Paz’s words froze there. He was thinking of the apartment he’d raided this morning and the kid who lived there. The spoon froze, too, suspended in the air halfway between Paz and his priest, the excess oatmeal concoction dribbling down to the bedsheet. Paz thought of the cold feeling that had enveloped him as soon as he crashed through the apartment door, a vague sense of discomfort, coupled with a certainty that something very, very bad was coming—a product of this kid now gone missing. The ratty apartment stank of body odor and unwashed clothes. It was infested with ants, thanks to the stray candy wrappers strewn about. But it was the residue of something else that plagued Paz the most.

The kid’s thoughts.

They seemed to hang in the air, and now they clung to Paz’s consciousness the way the stench had clung to his clothes.

“Yup, there’s more pissants than ever looking to do damage. And you know what, Padre?” Paz resumed, starting the spoon toward his priest’s waiting mouth again. “I’ve got this feeling the worst is yet come.”





27

SAN ANTONIO, TEXAS

“Love the new digs, Ranger,” Jones greeted her, the next morning, when Caitlin reached the back corner of the open first-floor office space of Texas Ranger Company F headquarters. His shiny new cowboy boots were propped up on the still drying varnish coating her desk.

“Glad you approve,” she said, twisting the back of his chair around so his feet flopped back to the floor. “Nice boots, by the way.”

“Had some business up in Austin, so I picked them up at Allen’s, just like you recommended.”

“I recommended you buy them a size too small.”

“The sales clerk frowned on the notion. He said it would make my feet go numb. Cause a fall maybe.”

“A girl can hope.”

“Homeland Security is no longer investigating your use of an alleged weapon of mass destruction.”

“Should I say thank you?”

“Not to the people whose houses still smell like roadkill. Next time you unleash a stink bomb, you may want to advise people to close their windows.”

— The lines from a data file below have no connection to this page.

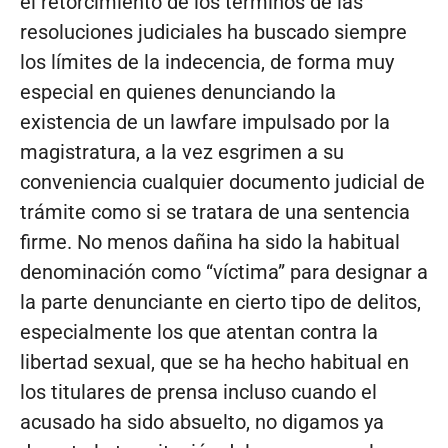
el retorcimiento de los términos de las
resoluciones judiciales ha buscado siempre
los límites de la indecencia, de forma muy
especial en quienes denunciando la
existencia de un lawfare impulsado por la
magistratura, a la vez esgrimen a su
conveniencia cualquier documento judicial de
trámite como si se tratara de una sentencia
firme. No menos dañina ha sido la habitual
denominación como “víctima” para designar a
la parte denunciante en cierto tipo de delitos,
especialmente los que atentan contra la
libertad sexual, que se ha hecho habitual en
los titulares de prensa incluso cuando el
acusado ha sido absuelto, no digamos ya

“I’ll keep that in mind. And I appreciate you making this go away.”

“Speaking of which…”

Jones popped up out of his chair, reaching for something inside his jacket. He looked to be in better shape than the last time Caitlin had seen him. She couldn’t say exactly what Jones did with Homeland Security, especially these days, and she doubted that anybody else could, either. He operated in the muck, among the dregs of society plotting to harm the country from the inside. Caitlin doubted he’d ever written a report or detailed the specifics of his operations in any way. He lived in the dark, calling on the likes of Guillermo Paz and the colonel’s henchmen to deal with matters, always out of view of the light. When those matters brought him to Texas, which seemed to be every other day, Jones would seek out Caitlin the way he might a former classmate.